LLM::Data::Pipeline::Step (Role)
Any class can be a pipeline step by doing this role.
method name(--> Str:D) { ... } # Unique step identifier
method description(--> Str:D) { ... } # Human-readable description
method requires(--> List) { () } # Context keys this step must have
method optional(--> List) { () } # Context keys this step can use
method provides(--> List) { ... } # Context keys this step writes
method execute(Context:D $ctx --> Nil) { ... } # Do the work
LLM::Data::Pipeline::Context
String-keyed data bag flowing through the pipeline. Values must be JSON-serializable.
my LLM::Data::Pipeline::Context $ctx .= new;
$ctx.set('key', 'value');
$ctx.get('key'); # 'value'
$ctx.has('key'); # True
$ctx.keys; # Sorted list of all keys
# Serialization (for checkpointing)
my %snap = $ctx.snapshot; # Deep-copy Hash via JSON round-trip
my $restored = LLM::Data::Pipeline::Context.from-snapshot(%snap);
LLM::Data::Pipeline::Plan
Ordered list of steps with dependency validation.
my LLM::Data::Pipeline::Plan $plan .= new;
$plan.add-step(StepA.new);
$plan.add-step(StepB.new);
$plan.steps; # List of steps in order
$plan.validate($ctx); # Dies with diagnostic if deps unsatisfied
Validation walks steps in order, tracking available keys from each step's provides.
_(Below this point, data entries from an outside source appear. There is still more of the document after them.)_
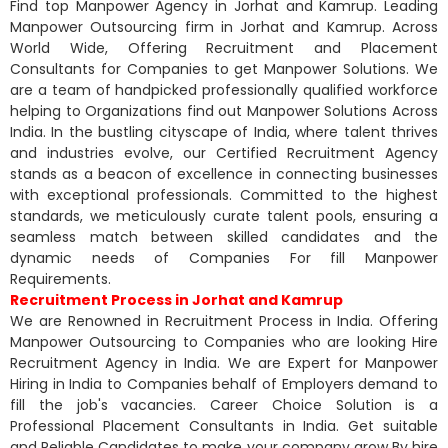
Find top Manpower Agency in Jorhat and Kamrup. Leading
Manpower Outsourcing firm in Jorhat and Kamrup. Across
World Wide, Offering Recruitment and Placement
Consultants for Companies to get Manpower Solutions. We
are a team of handpicked professionally qualified workforce
helping to Organizations find out Manpower Solutions Across
India. In the bustling cityscape of India, where talent thrives
and industries evolve, our Certified Recruitment Agency
stands as a beacon of excellence in connecting businesses
with exceptional professionals. Committed to the highest
standards, we meticulously curate talent pools, ensuring a
seamless match between skilled candidates and the
dynamic needs of Companies For fill Manpower
Requirements.
Recruitment Process in Jorhat and Kamrup
We are Renowned in Recruitment Process in India. Offering
Manpower Outsourcing to Companies who are looking Hire
Recruitment Agency in India. We are Expert for Manpower
Hiring in India to Companies behalf of Employers demand to
fill the job's vacancies. Career Choice Solution is a
Professional Placement Consultants in India. Get suitable
and Reliable Candidates to make your company grow By hire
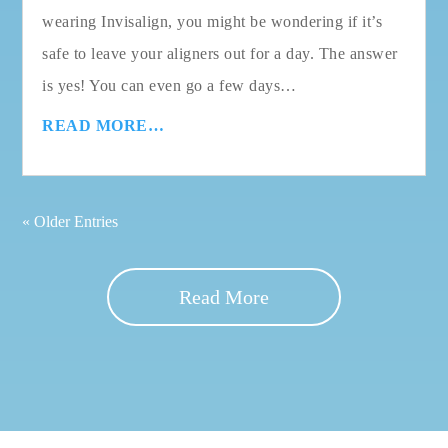
wearing Invisalign, you might be wondering if it’s
safe to leave your aligners out for a day. The answer
is yes! You can even go a few days…
READ MORE…
« Older Entries
Read More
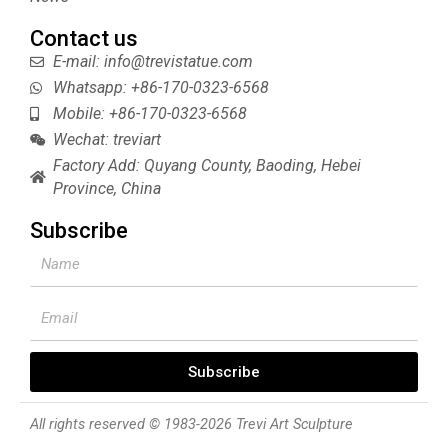
Contact us
E-mail: info@trevistatue.com
Whatsapp: +86-170-0323-6568
Mobile: +86-170-0323-6568
Wechat: treviart
Factory Add: Quyang County, Baoding, Hebei
Province, China
Subscribe
Name
Email
Subscribe
All rights reserved © 1983-2026 Trevi Art Sculpture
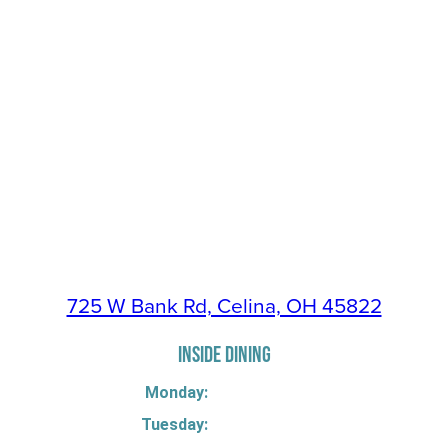
725 W Bank Rd, Celina, OH 45822
INSIDE DINING
Monday:
Tuesday:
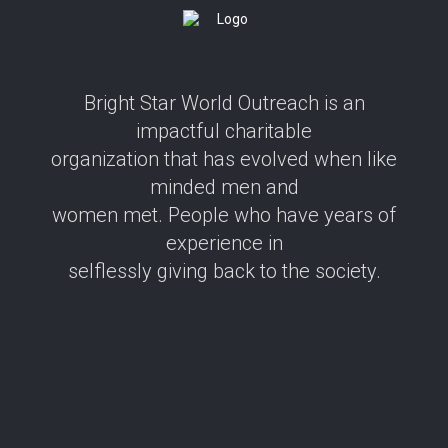
Bright Star World Outreach is an
impactful charitable
organization that has evolved when like
minded men and
women met. People who have years of
experience in
selflessly giving back to the society.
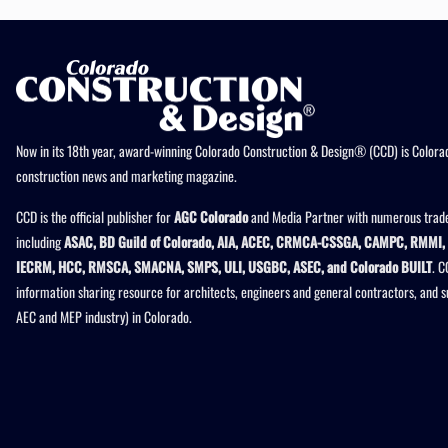
Now in its 18th year, award-winning Colorado Construction & Design® (CCD) is Colorad
construction news and marketing magazine.
CCD is the official publisher for
AGC Colorado
and Media Partner with numerous trade
including
ASAC, BD Guild of Colorado, AIA, ACEC, CRMCA-CSSGA, CAMPC, RMMI, 
IECRM, HCC, RMSCA, SMACNA, SMPS, ULI, USGBC, ASEC, and Colorado BUILT
. C
information sharing resource for architects, engineers and general contractors, and 
AEC and MEP industry) in Colorado.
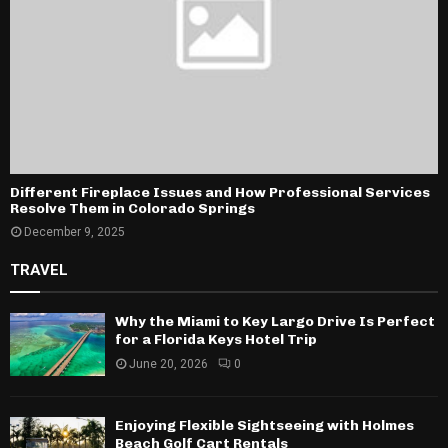
Different Fireplace Issues and How Professional Services
Resolve Them in Colorado Springs
December 9, 2025
TRAVEL
Why the Miami to Key Largo Drive Is Perfect
for a Florida Keys Hotel Trip
June 20, 2026
0
Enjoying Flexible Sightseeing with Holmes
Beach Golf Cart Rentals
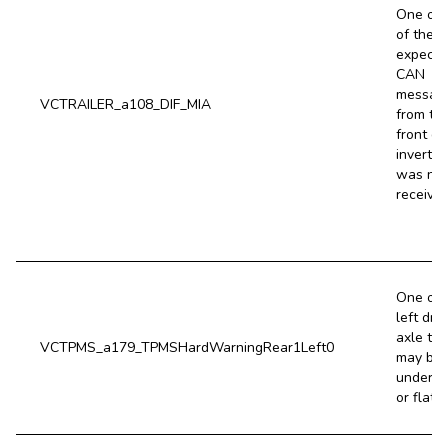
One or 
of the
expecte
CAN
messag
VCTRAILER_a108_DIF_MIA
from th
front dr
inverter
was not
received
One of 
left driv
axle tir
VCTPMS_a179_TPMSHardWarningRear1Left0
may be 
underin
or flat.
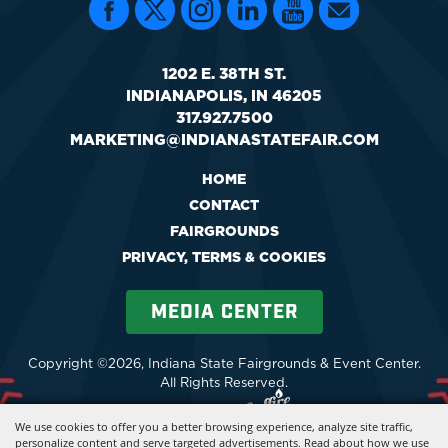
1202 E. 38TH ST.
INDIANAPOLIS, IN 46205
317.927.7500
MARKETING@INDIANASTATEFAIR.COM
HOME
CONTACT
FAIRGROUNDS
PRIVACY, TERMS & COOKIES
MEDIA CENTER
Copyright ©2026, Indiana State Fairgrounds & Event Center.
All Rights Reserved.
Powered by
We use cookies to offer you a better browsing experience, analyze site traffic,
personalize content and serve targeted advertisements. Read about how we use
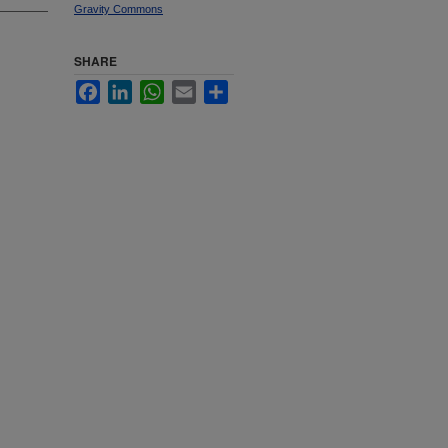
Gravity Commons
SHARE
Facebook
LinkedIn
WhatsApp
Email
Share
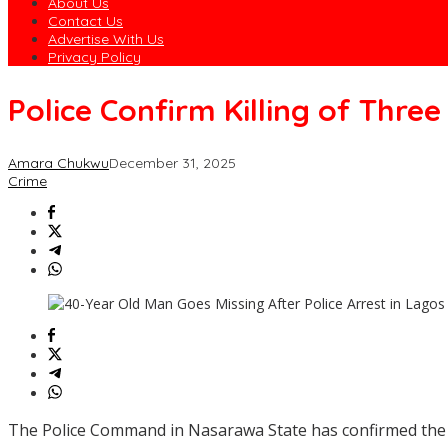
About Us
Contact Us
Advertise With Us
Privacy Policy
Police Confirm Killing of Thr
Amara Chukwu
December 31, 2025
Crime
The Police Command in Nasarawa State has confirmed the ki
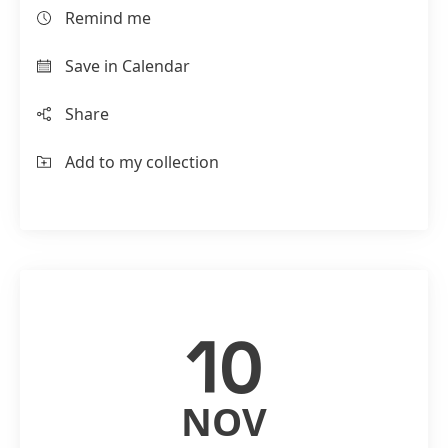
Remind me
Save in Calendar
Share
Add to my collection
10
NOV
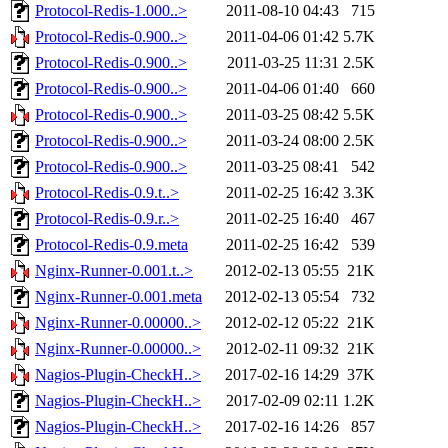
Protocol-Redis-1.000..>
2011-08-10 04:43
715
Protocol-Redis-0.900..>
2011-04-06 01:42
5.7K
Protocol-Redis-0.900..>
2011-03-25 11:31
2.5K
Protocol-Redis-0.900..>
2011-04-06 01:40
660
Protocol-Redis-0.900..>
2011-03-25 08:42
5.5K
Protocol-Redis-0.900..>
2011-03-24 08:00
2.5K
Protocol-Redis-0.900..>
2011-03-25 08:41
542
Protocol-Redis-0.9.t..>
2011-02-25 16:42
3.3K
Protocol-Redis-0.9.r..>
2011-02-25 16:40
467
Protocol-Redis-0.9.meta
2011-02-25 16:42
539
Nginx-Runner-0.001.t..>
2012-02-13 05:55
21K
Nginx-Runner-0.001.meta
2012-02-13 05:54
732
Nginx-Runner-0.00000..>
2012-02-12 05:22
21K
Nginx-Runner-0.00000..>
2012-02-11 09:32
21K
Nagios-Plugin-CheckH..>
2017-02-16 14:29
37K
Nagios-Plugin-CheckH..>
2017-02-09 02:11
1.2K
Nagios-Plugin-CheckH..>
2017-02-16 14:26
857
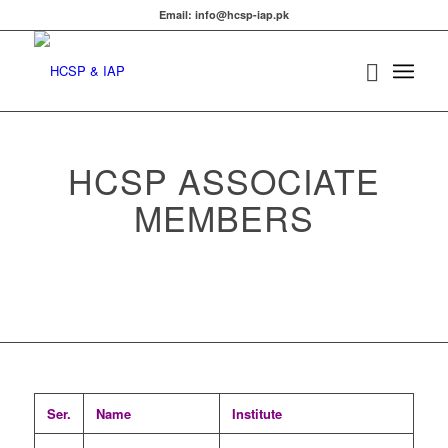
Email: info@hcsp-iap.pk
HCSP ASSOCIATE
MEMBERS
Ser.
Name
Institute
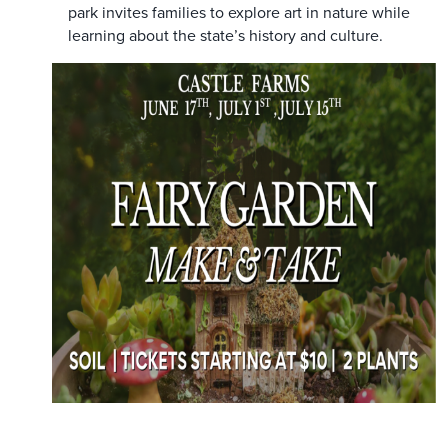
park invites families to explore art in nature while
learning about the state’s history and culture.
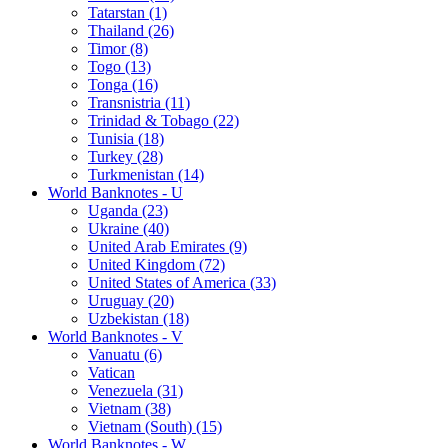
Tatarstan (1)
Thailand (26)
Timor (8)
Togo (13)
Tonga (16)
Transnistria (11)
Trinidad & Tobago (22)
Tunisia (18)
Turkey (28)
Turkmenistan (14)
World Banknotes - U
Uganda (23)
Ukraine (40)
United Arab Emirates (9)
United Kingdom (72)
United States of America (33)
Uruguay (20)
Uzbekistan (18)
World Banknotes - V
Vanuatu (6)
Vatican
Venezuela (31)
Vietnam (38)
Vietnam (South) (15)
World Banknotes - W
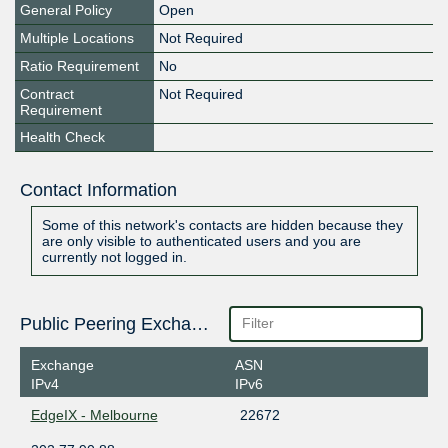
General Policy
Open
Multiple Locations
Not Required
Ratio Requirement
No
Contract
Not Required
Requirement
Health Check
Contact Information
Some of this network's contacts are hidden because they
are only visible to authenticated users and you are
currently not logged in.
Public Peering Exchange Points
Exchange
ASN
IPv4
IPv6
EdgeIX - Melbourne
22672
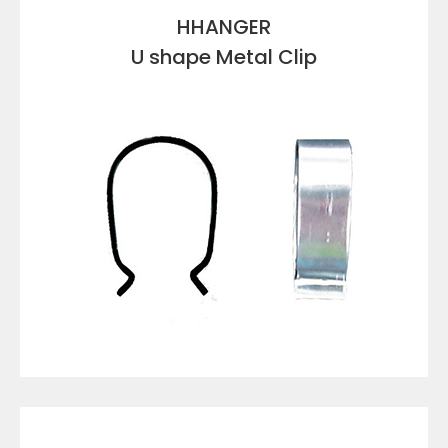
HHANGER
U shape Metal Clip
VIEW DETAILS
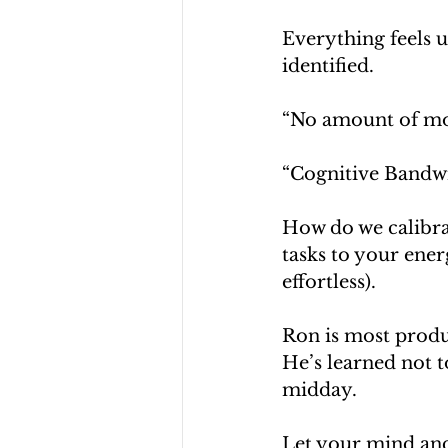
Everything feels 
identified. 
“No amount of mon
“Cognitive Bandw
How do we calibrat
tasks to your energ
effortless).
Ron is most produc
He’s learned not t
midday.
Let your mind and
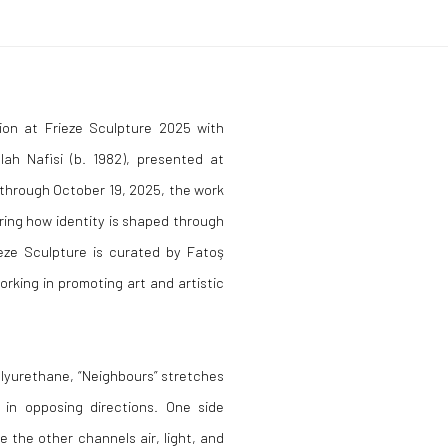
ion at Frieze Sculpture 2025 with
lah Nafisi (b. 1982), presented at
 through October 19, 2025, the work
ring how identity is shaped through
ieze Sculpture is curated by Fatoş
rking in promoting art and artistic
olyurethane, “Neighbours” stretches
 in opposing directions. One side
 the other channels air, light, and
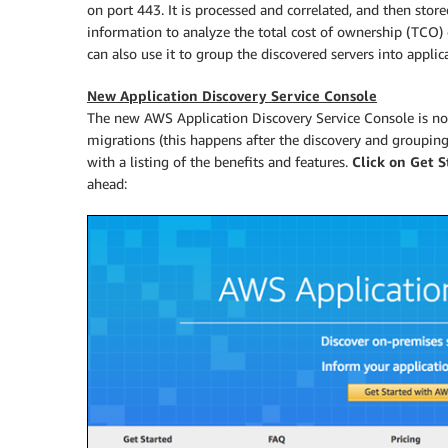
on port 443. It is processed and correlated, and then stor
information to analyze the total cost of ownership (TCO
can also use it to group the discovered servers into appli
New Application Discovery Service Console
The new AWS Application Discovery Service Console is now
migrations (this happens after the discovery and groupin
with a listing of the benefits and features.
Click on Get 
ahead:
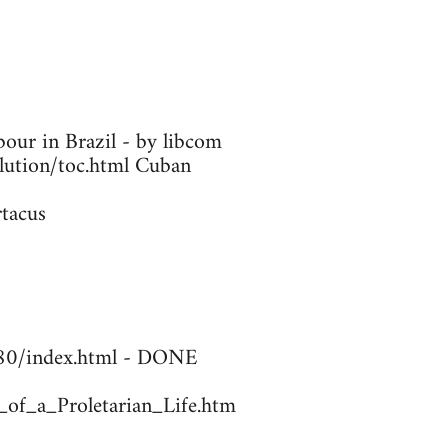
our in Brazil - by libcom
olution/toc.html Cuban
rtacus
1780/index.html - DONE
_of_a_Proletarian_Life.htm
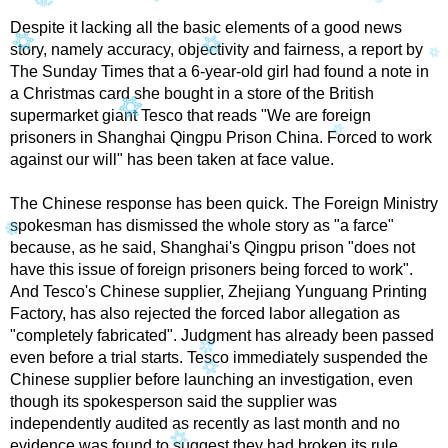
Despite it lacking all the basic elements of a good news
story, namely accuracy, objectivity and fairness, a report by
The Sunday Times that a 6-year-old girl had found a note in
a Christmas card she bought in a store of the British
supermarket giant Tesco that reads "We are foreign
prisoners in Shanghai Qingpu Prison China. Forced to work
against our will" has been taken at face value.
The Chinese response has been quick. The Foreign Ministry
spokesman has dismissed the whole story as "a farce"
because, as he said, Shanghai's Qingpu prison "does not
have this issue of foreign prisoners being forced to work".
And Tesco's Chinese supplier, Zhejiang Yunguang Printing
Factory, has also rejected the forced labor allegation as
"completely fabricated". Judgment has already been passed
even before a trial starts. Tesco immediately suspended the
Chinese supplier before launching an investigation, even
though its spokesperson said the supplier was
independently audited as recently as last month and no
evidence was found to suggest they had broken its rule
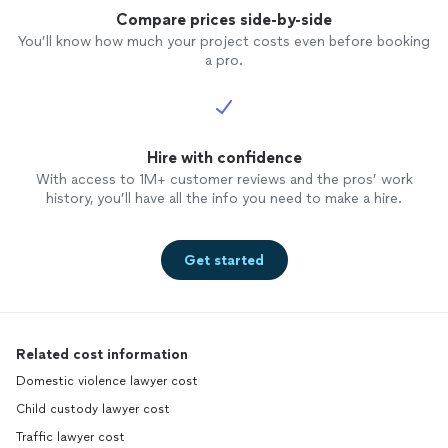
Compare prices side-by-side
You’ll know how much your project costs even before booking
a pro.
Hire with confidence
With access to 1M+ customer reviews and the pros’ work
history, you’ll have all the info you need to make a hire.
Get started
Related cost information
Domestic violence lawyer cost
Child custody lawyer cost
Traffic lawyer cost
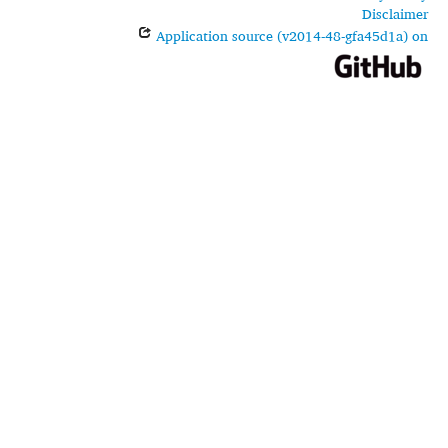
Disclaimer
Application source (v2014-48-gfa45d1a) on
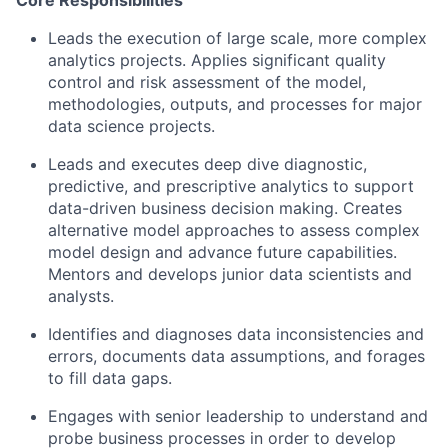
Core Responsibilities
Leads the execution of large scale, more complex
analytics projects. Applies significant quality
control and risk assessment of the model,
methodologies, outputs, and processes for major
data science projects.
Leads and executes deep dive diagnostic,
predictive, and prescriptive analytics to support
data-driven business decision making. Creates
alternative model approaches to assess complex
model design and advance future capabilities.
Mentors and develops junior data scientists and
analysts.
Identifies and diagnoses data inconsistencies and
errors, documents data assumptions, and forages
to fill data gaps.
Engages with senior leadership to understand and
probe business processes in order to develop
Reports all missing keys and duplicate step names in one error.
LLM::Data::Pipeline::Runner
Executes a Plan against a Context with checkpointing.
my LLM::Data::Pipeline::Runner $runner .= new(
:on-step(-> Str:D $name, Str:D $event { ... }) # 'start', 'complete', 'skip'
);
# Run from beginning (validates first)
my $ctx = $runner.run($plan, $ctx, :checkpoint-path($path));
# Resume from checkpoint (skips completed steps)
my $ctx = $runner.resume($plan, $checkpoint-path);
Checkpoints are JSON files written after each step, containing completed step names and the full context snapshot. Writes use temp file + rename for atomicity.
AUTHOR
Matt Doughty matt@apogee.guru
COPYRIGHT AND LICENSE
Copyright 2026 Matt Doughty
This library is free software; you can redistribute it and/or modify it under the Artistic License 2.0.